YOUR GOAL:
Go through the lines below and repeat each one exactly, skipping pictures.

RECORDED INFORMATION:
_ _ _ _ _
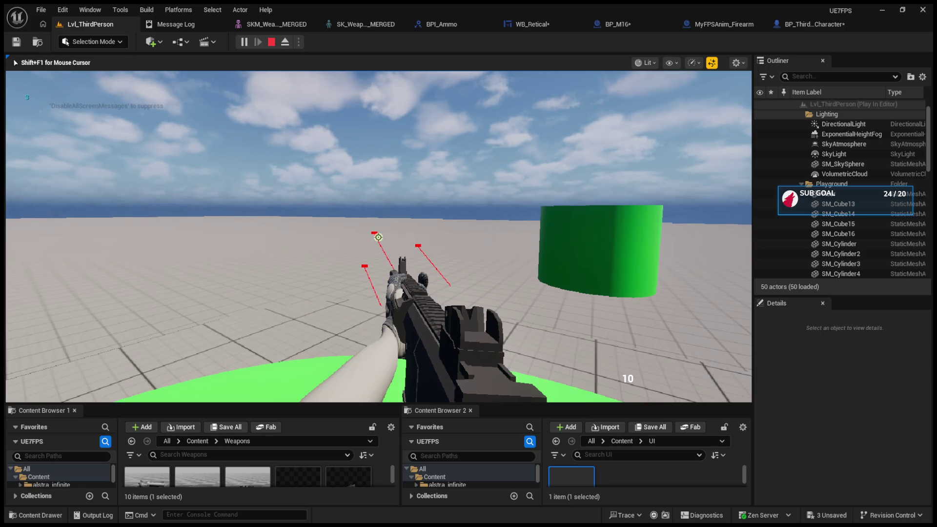
key(Escape)
Expand IA_Shoot and move the second SET (Is Shooting false) from Completed to Canceled
click(807, 28)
_ _ _ _ _
EXERCISE OUTPUT:
key(Escape)
Expand IA_Shoot and move the second SET (Is Shooting false) from Completed to Canceled
click(807, 28)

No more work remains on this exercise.